On quitte James Blake parce qu’il est minuit, et qu’à minuit, tout est permis. Plus sérieusement, à Dour, l’entre-deux jours est terrible. Imaginez un peu : Blackstar, Actress, Foreign Beggars et Jack Beats à 50 mètres à peine l’un de l’autre. C’est finalement pour
Blackstar que notre cœur penche. Formé par Mos Def (qui désormais se nomme Yassin Bey) et Talib Kweli, Blackstar défend mordicus l’esprit d’un hip-hop original et originel, où les mots comptent autant que les coups de beat, où le flow se mue en expression purement poétique : exactement ce que ne seront jamais Jays-Z et Kanye West. Car on a bien observé le trône et c'est Talib Kweli et Mos Def qui s'y trouvaient. En résumé, on ne peut pas test.

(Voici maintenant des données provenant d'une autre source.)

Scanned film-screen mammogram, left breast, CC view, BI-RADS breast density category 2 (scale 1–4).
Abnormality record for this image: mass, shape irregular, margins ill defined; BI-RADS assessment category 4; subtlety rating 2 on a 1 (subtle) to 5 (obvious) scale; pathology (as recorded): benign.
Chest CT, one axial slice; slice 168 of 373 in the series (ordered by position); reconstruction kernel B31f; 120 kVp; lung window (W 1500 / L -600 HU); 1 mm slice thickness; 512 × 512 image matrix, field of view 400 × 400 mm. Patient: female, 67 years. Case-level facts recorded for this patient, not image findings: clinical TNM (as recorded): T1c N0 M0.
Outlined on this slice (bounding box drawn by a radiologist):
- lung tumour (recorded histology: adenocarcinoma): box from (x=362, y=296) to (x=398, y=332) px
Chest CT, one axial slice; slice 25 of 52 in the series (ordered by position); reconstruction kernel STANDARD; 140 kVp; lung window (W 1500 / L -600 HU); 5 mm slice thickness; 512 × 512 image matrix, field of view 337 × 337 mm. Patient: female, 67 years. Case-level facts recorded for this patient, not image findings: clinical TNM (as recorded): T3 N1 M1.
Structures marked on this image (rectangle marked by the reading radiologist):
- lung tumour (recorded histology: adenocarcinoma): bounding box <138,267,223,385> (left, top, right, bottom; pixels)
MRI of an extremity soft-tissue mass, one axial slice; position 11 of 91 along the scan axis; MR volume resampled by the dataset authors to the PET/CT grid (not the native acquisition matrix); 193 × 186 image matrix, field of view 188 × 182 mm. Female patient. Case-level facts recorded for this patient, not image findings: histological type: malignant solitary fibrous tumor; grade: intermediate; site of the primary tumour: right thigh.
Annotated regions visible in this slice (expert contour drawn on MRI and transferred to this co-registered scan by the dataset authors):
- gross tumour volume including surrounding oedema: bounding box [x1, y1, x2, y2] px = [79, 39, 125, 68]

Bien que l’on soit triste de quitter les deux comparses avant la fin – d’autant que leur set, homogène comme jamais, navigue très largement au-dessus du lot - on ne souhaitait pas manquer la venue des
Foreign Beggars. Ne serait-ce que pour les observer quinze minutes, mais quand même. Ce laps de temps nous laisse une bonne dose de ritournelles jouissives, de vibrations généreuses et d’arrangements en cascade dans la tête : idéal pour bien terminer la soirée.
Avec tout ce grand déballage d’instants flamboyants, on aurait presque oublié de mentionner la présence de
Dinosaur Jr et de
Pantha Du Prince au programme de la journée. Heureusement, il n’est jamais trop tard. Pour ne pas s’être trop attardé sur la douce transe et les rythmes alanguis du second, on n’évoquera que la performance des premiers. C’est indéniable, les membres de Dinosaur Jr ont vieilli. Leurs longs cheveux blancs en témoignent : ils ont vécu plusieurs vies, déstructuré des riffs entiers de guitares sans défense, mais il n’empêche qu’ils sont toujours là, prêts à défier n'importe quelle équipée sauvage. Respect international.
Une fois n’est pas coutume, la soirée se termine dans les basses groovy d’
Araabmuzik et des DJs Set fleurissant un peu partout sur le site de Dour. Comme la veille, nous n’irons pas jusqu’au bout de la nuit. Après tout, l’important, c’est de participer.